UNITED STATES

SECURITIES AND EXCHANGE COMMISSION

Washington, D.C. 20549

 

 

FORM 8-K

 

 

CURRENT REPORT

Pursuant to Section 13 or 15(d) of the Securities Exchange Act of 1934

Date of Report (Date of earliest event reported): September 21, 2012

 

 

Grand Canyon Education, Inc.

(Exact name of registrant as specified in its charter)

 

 

 

Delaware   001-34211   20-3356009

(State or other Jurisdiction

of Incorporation)

 

(Commission

File Number)

 

(IRS Employer

Identification No.)

3300 W. Camelback Road

Phoenix, Arizona

  85017
(Address of Principal Executive Offices)   (Zip Code)

Registrant’s telephone number, including area code: (602) 639-7500

(Former name or former address if changed since last report.)

 

 

Check the appropriate box below if the Form 8-K filing is intended to simultaneously satisfy the filing obligation of the registrant under any of the following provisions:

 

¨ Written communications pursuant to Rule 425 under the Securities Act (17 CFR 230.425)

 

¨ Soliciting material pursuant to Rule 14a-12 under the Exchange Act (17 CFR 240.14a-12)

 

¨ Pre-commencement communications pursuant to Rule 14d-2(b) under the Exchange Act (17 CFR 240.14d-2(b))

 

¨ Pre-commencement communications pursuant to Rule 13e-4(c) under the Exchange Act (17 CFR 240.13e-4(c))

 

 

 


Item 8.01. Other Events.

On September 21, 2012, Hobby Lobby Stores, Inc. (“Hobby Lobby”) announced that it intends to gift the 217-acre campus in Northfield, Massachusetts that was previously occupied by Northfield Mount Hermon School to Scholarships for GCU Students, an Arizona non-profit organization (the “Recipient”). The Recipient was formed to serve as a Supporting Organization for Grand Canyon University Scholarship Foundation, a 501(c)(3) public charity (the “Foundation”) that provides scholarships to students attending Grand Canyon University.

The Recipient intends to enter into a long-term lease with Grand Canyon Education, Inc. (the “University”) based on commercially reasonable, fair market terms and conditions. The lease would provide the University with exclusive rights to utilize and develop the campus in furtherance of its mission to provide students an opportunity to earn an affordable postsecondary education at a private, Christian university.

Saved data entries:
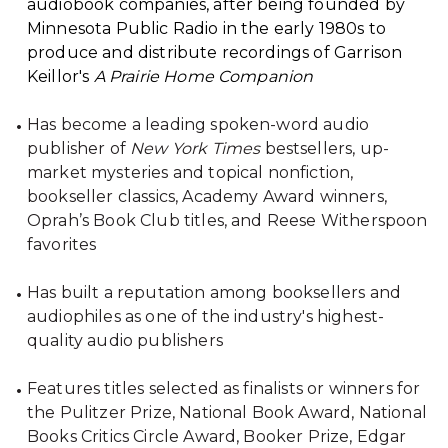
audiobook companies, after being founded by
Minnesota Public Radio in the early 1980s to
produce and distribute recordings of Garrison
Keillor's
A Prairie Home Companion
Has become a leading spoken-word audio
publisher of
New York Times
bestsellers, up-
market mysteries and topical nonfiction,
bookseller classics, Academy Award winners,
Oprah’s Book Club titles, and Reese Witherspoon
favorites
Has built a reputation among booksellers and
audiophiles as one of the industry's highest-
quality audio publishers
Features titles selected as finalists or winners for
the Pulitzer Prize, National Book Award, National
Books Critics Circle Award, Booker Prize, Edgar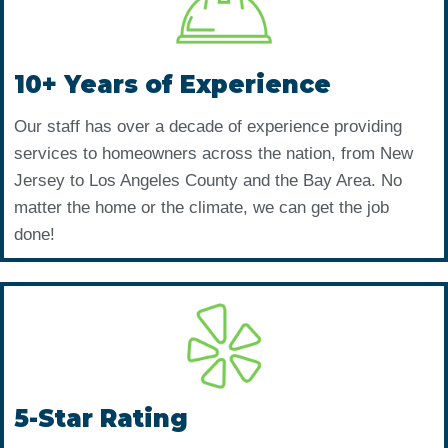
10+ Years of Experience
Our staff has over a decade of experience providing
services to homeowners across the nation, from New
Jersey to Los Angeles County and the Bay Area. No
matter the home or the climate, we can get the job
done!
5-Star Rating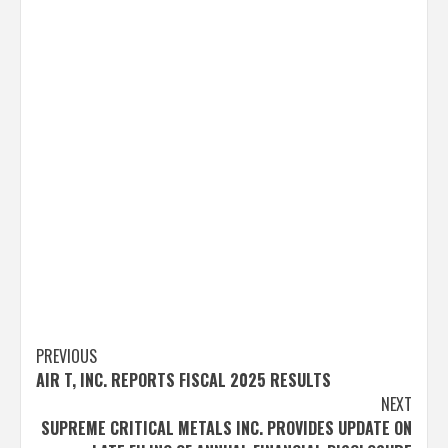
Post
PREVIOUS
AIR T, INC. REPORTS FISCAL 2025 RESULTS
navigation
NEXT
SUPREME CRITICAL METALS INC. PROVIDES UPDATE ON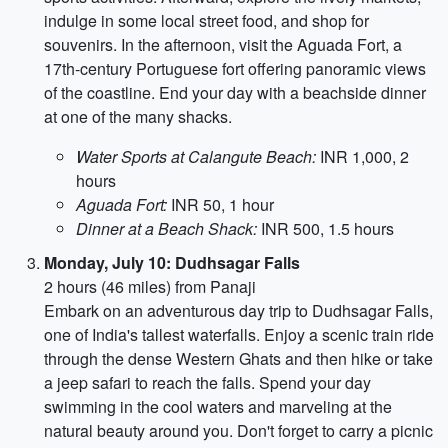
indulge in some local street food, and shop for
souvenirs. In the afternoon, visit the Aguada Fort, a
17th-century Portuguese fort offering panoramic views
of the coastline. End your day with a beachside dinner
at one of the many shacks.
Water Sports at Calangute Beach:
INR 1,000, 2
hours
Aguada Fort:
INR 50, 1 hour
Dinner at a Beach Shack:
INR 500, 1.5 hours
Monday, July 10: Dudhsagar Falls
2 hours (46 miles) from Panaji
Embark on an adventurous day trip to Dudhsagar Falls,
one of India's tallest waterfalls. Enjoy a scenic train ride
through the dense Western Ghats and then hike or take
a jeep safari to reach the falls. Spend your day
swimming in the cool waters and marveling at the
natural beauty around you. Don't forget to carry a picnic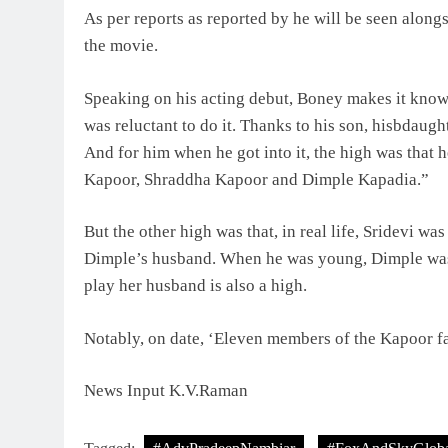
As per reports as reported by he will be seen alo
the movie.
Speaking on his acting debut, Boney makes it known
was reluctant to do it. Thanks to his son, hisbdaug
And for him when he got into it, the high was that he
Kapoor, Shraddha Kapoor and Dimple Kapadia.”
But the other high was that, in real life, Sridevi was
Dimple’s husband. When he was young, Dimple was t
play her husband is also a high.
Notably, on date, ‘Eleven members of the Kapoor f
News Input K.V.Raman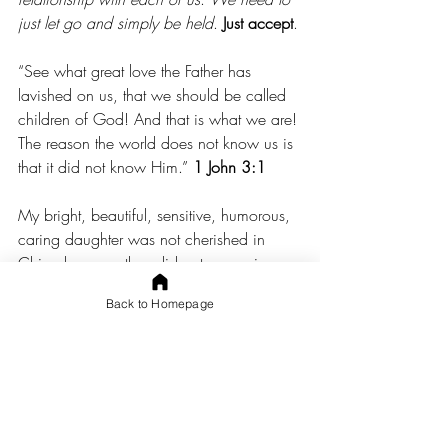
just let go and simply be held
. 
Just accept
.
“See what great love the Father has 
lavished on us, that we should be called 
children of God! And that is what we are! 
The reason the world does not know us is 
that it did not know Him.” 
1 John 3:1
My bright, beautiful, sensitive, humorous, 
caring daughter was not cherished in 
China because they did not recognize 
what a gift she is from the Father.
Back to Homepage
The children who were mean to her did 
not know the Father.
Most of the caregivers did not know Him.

> **Study questions**:
**A)** From the Form 8-K, extract the passage from "On September 21, 2012, Hobby" to "Grand Canyon University.", copied word for word.
**B)** Answer these questions using the Form 8-K:
(i) What date is given as the date of the earliest event reported?
(ii) How many acres does the campus that Hobby Lobby intends to gift cover?
(iii) In what city and state are the principal executive offices located?

> **Results for each task**:
**A)**
On September 21, 2012, Hobby Lobby Stores, Inc. (“Hobby Lobby”) announced that it intends to gift the 217-acre campus in Northfield, Massachusetts that was previously occupied by Northfield Mount Hermon School to Scholarships for GCU Students, an Arizona non-profit organization (the “Recipient”). The Recipient was formed to serve as a Supporting Organization for Grand Canyon University Scholarship Foundation, a 501(c)(3) public charity (the “Foundation”) that provides scholarships to students attending Grand Canyon University.

**B)**
(i) September 21, 2012
(ii) 217 acres
(iii) Phoenix, Arizona